Certo, Peretz ha fatto marcia indietro all’ultimo minuto e ha annullato la loro candidatura congiunta, impedendo così a Ben-Gvir di entrare nella Knesset quella volta. Ma la sua approvazione iniziale ha rappresentato un cambiamento radicale rispetto al boicottaggio in atto fino a quel momento.
Il sigillo finale di approvazione per avere un rappresentante del kahanismo alla Knesset è stato dato dal primo ministro Benjamin Netanyahu. Per evitare di perdere voti a destra, ha fatto pressione sul presidente del partito Sionismo Religioso Bezalel Smotrich affinché formasse una lista comune con Ben-Gvir. Ma anche i canali televisivi hanno una grande responsabilità nella normalizzazione del kahanismo e del movimento di Ben-Gvir.
Ben-Gvir dice di essere diverso da Kahane. Ma il fatto che partecipi ogni anno alla cerimonia commemorativa mostra che si identifica con Kahane e le sue idee.
Anche le sue altre azioni parlano da sole, o meglio, la sua mancanza di azione. Durante il suo mandato come ministro della Sicurezza nazionale, la comunità araba è stata abbandonata e lasciata senza protezione. Il numero di omicidi in quella comunità è più che raddoppiato e solo il 10% dei casi è stato risolto.
Esorto la comunità religiosa, di cui faccio parte, a far sentire la propria voce e a dire chiaramente che rinunciamo al razzismo e alla discriminazione e che ci impegniamo a favore dell’uguaglianza per tutti i cittadini israeliani, in particolare le minoranze. In questo contesto, i residenti del blocco di insediamenti di Gush Etzion meritano un plauso per aver condannato la crescente violenza contro i palestinesi. Recentemente hanno pubblicato un’importante lettera aperta che recita quanto segue:
“Noi, residenti di Gush Etzion che amiamo la Terra di Israele, riteniamo impossibile rimanere in silenzio di fronte alla violenza che è stata recentemente commessa a Gush Etzion su base quotidiana contro i nostri vicini arabi: incendi di case, incendi di auto, distruzione di proprietà, danni alle greggi di pecore e violenza fisica contro bambini, donne e uomini.
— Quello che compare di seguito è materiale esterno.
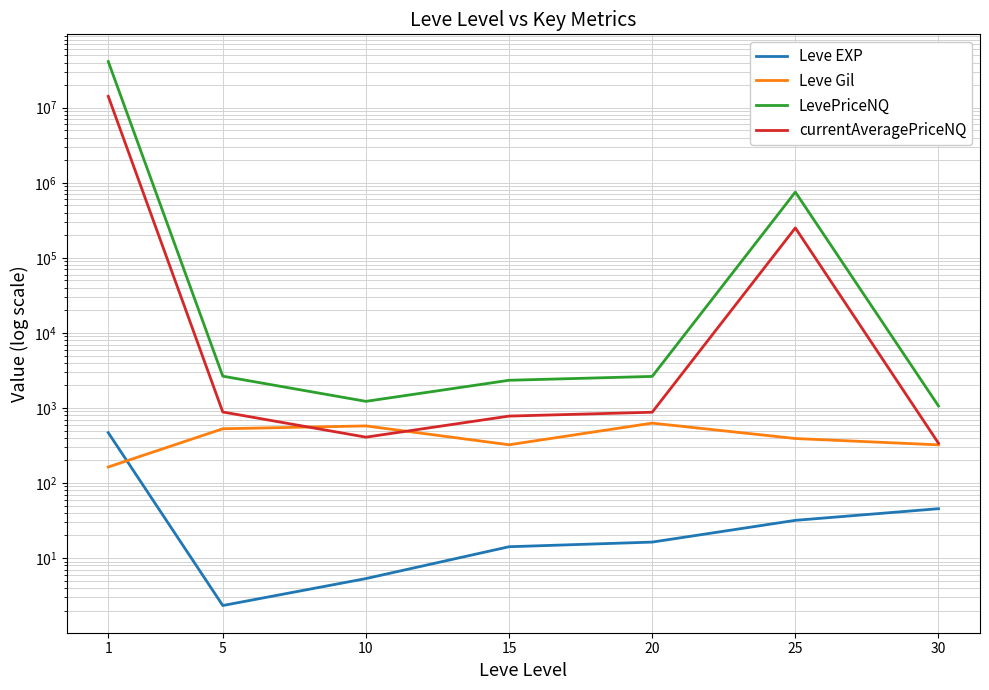

True or false: Leve EXP and Leve Gil cross at least once.

True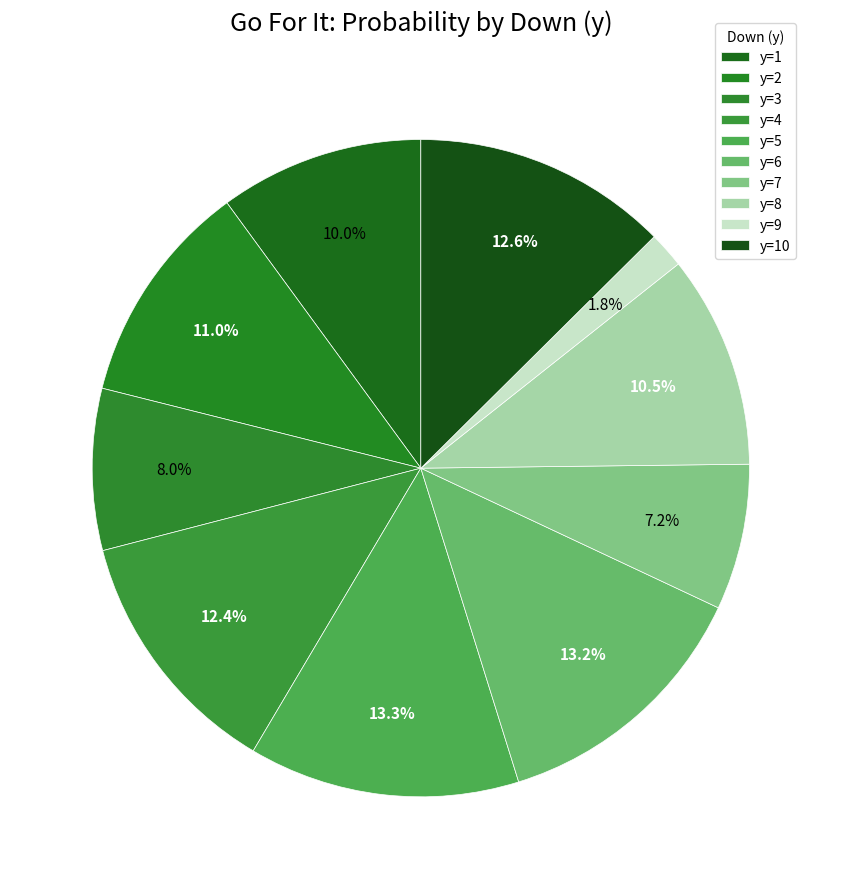

How many slices are in this pie chart?

10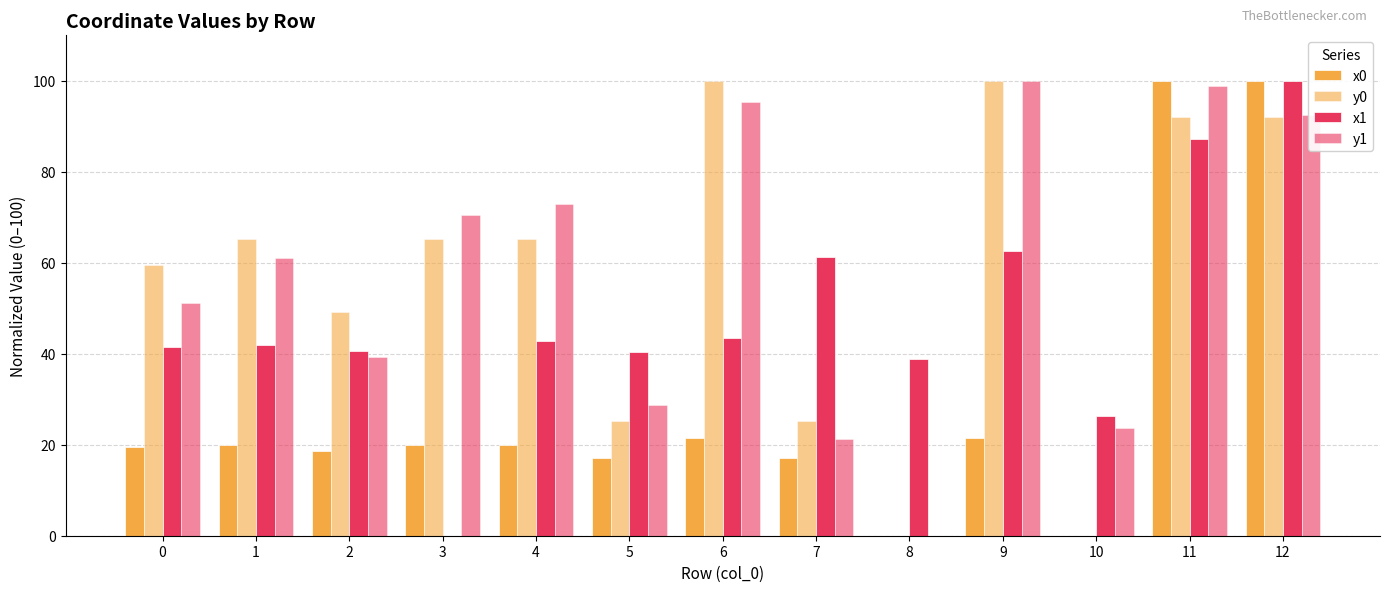

At which category is the sum across all series the highest?

12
Queste azioni violano la legge, la moralità e la halakha. … Chiediamo ai rabbini, ai personaggi pubblici e ai residenti della zona di unirsi a noi in una dichiarazione chiara che condanni pubblicamente e senza mezzi termini questi atti”.
Dobbiamo cacciare gli estremisti e i razzisti tra di noi, perché il loro comportamento è illegale, immorale e non ebraico. Come primo passo, dovremmo chiarire che consideriamo inaccettabile che alcuni dei volantini distribuiti nelle sinagoghe durante lo Shabbat abbiano deciso lo scorso Shabbat di pubblicizzare la commemorazione di Kahane con il titolo “Un invito d’onore alla commemorazione in onore del 35° anniversario”. Non c’è alcun onore in questo evento.
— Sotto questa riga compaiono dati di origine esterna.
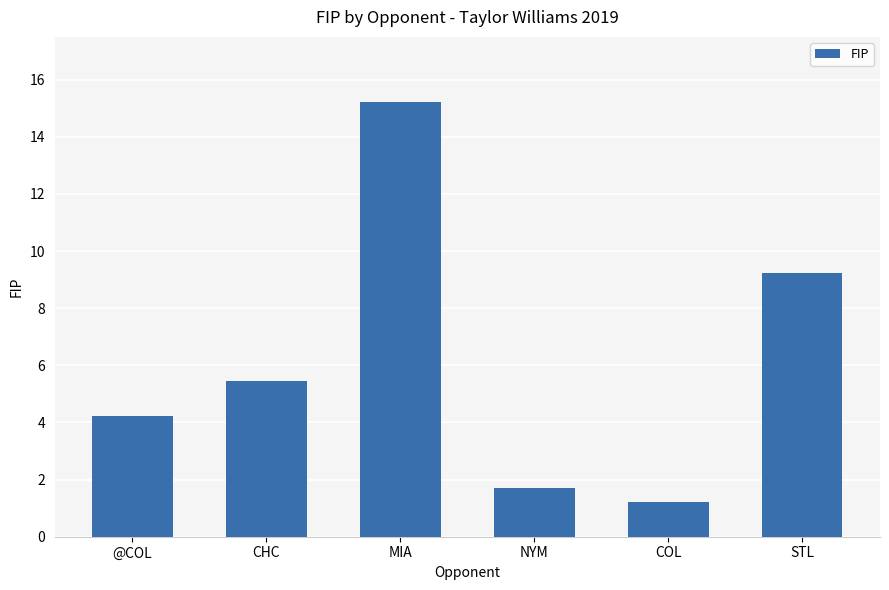

What is the average value?

6.2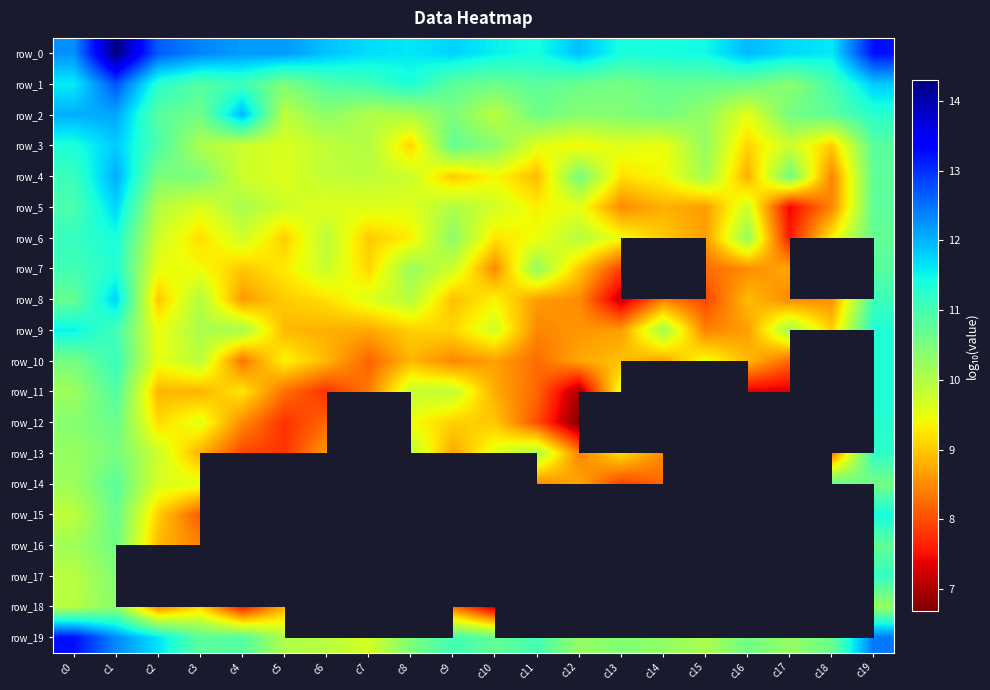

Count the number of data series in this chart.

20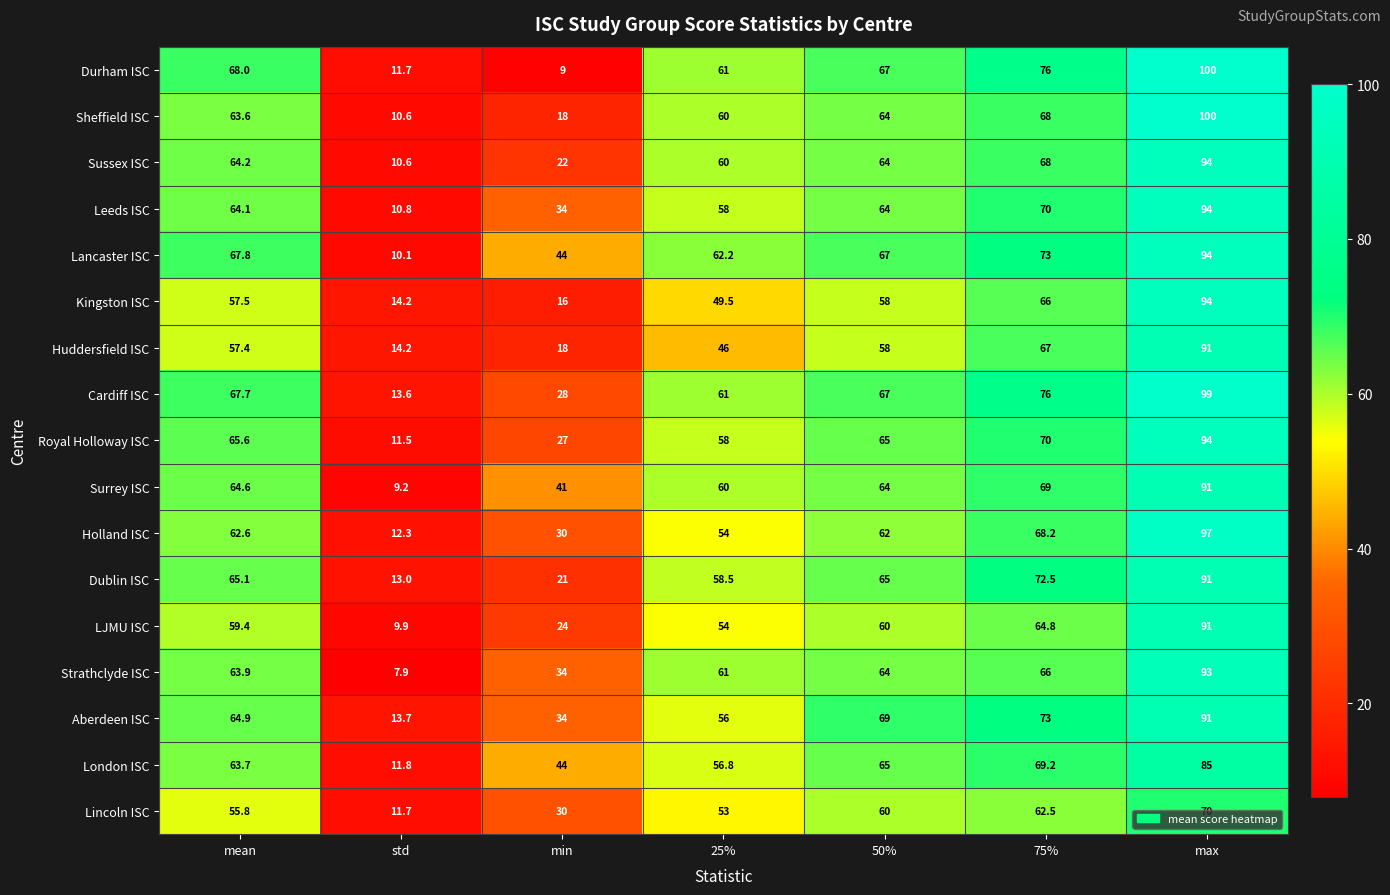

What is the difference between the maximum and minimum values in the Aberdeen ISC series?

77.3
La comunità sionista religiosa ha il potere di cambiare le cose eliminando il kahanismo dalle nostre vite e Ben-Gvir dalla Knesset alle prossime elezioni. Se ci riusciamo, sarebbe un grande modo per rimediare ai nostri errori del passato. Anzi, non sarebbe esagerato dire che così facendo porteremmo la redenzione al mondo”, conclude Siach.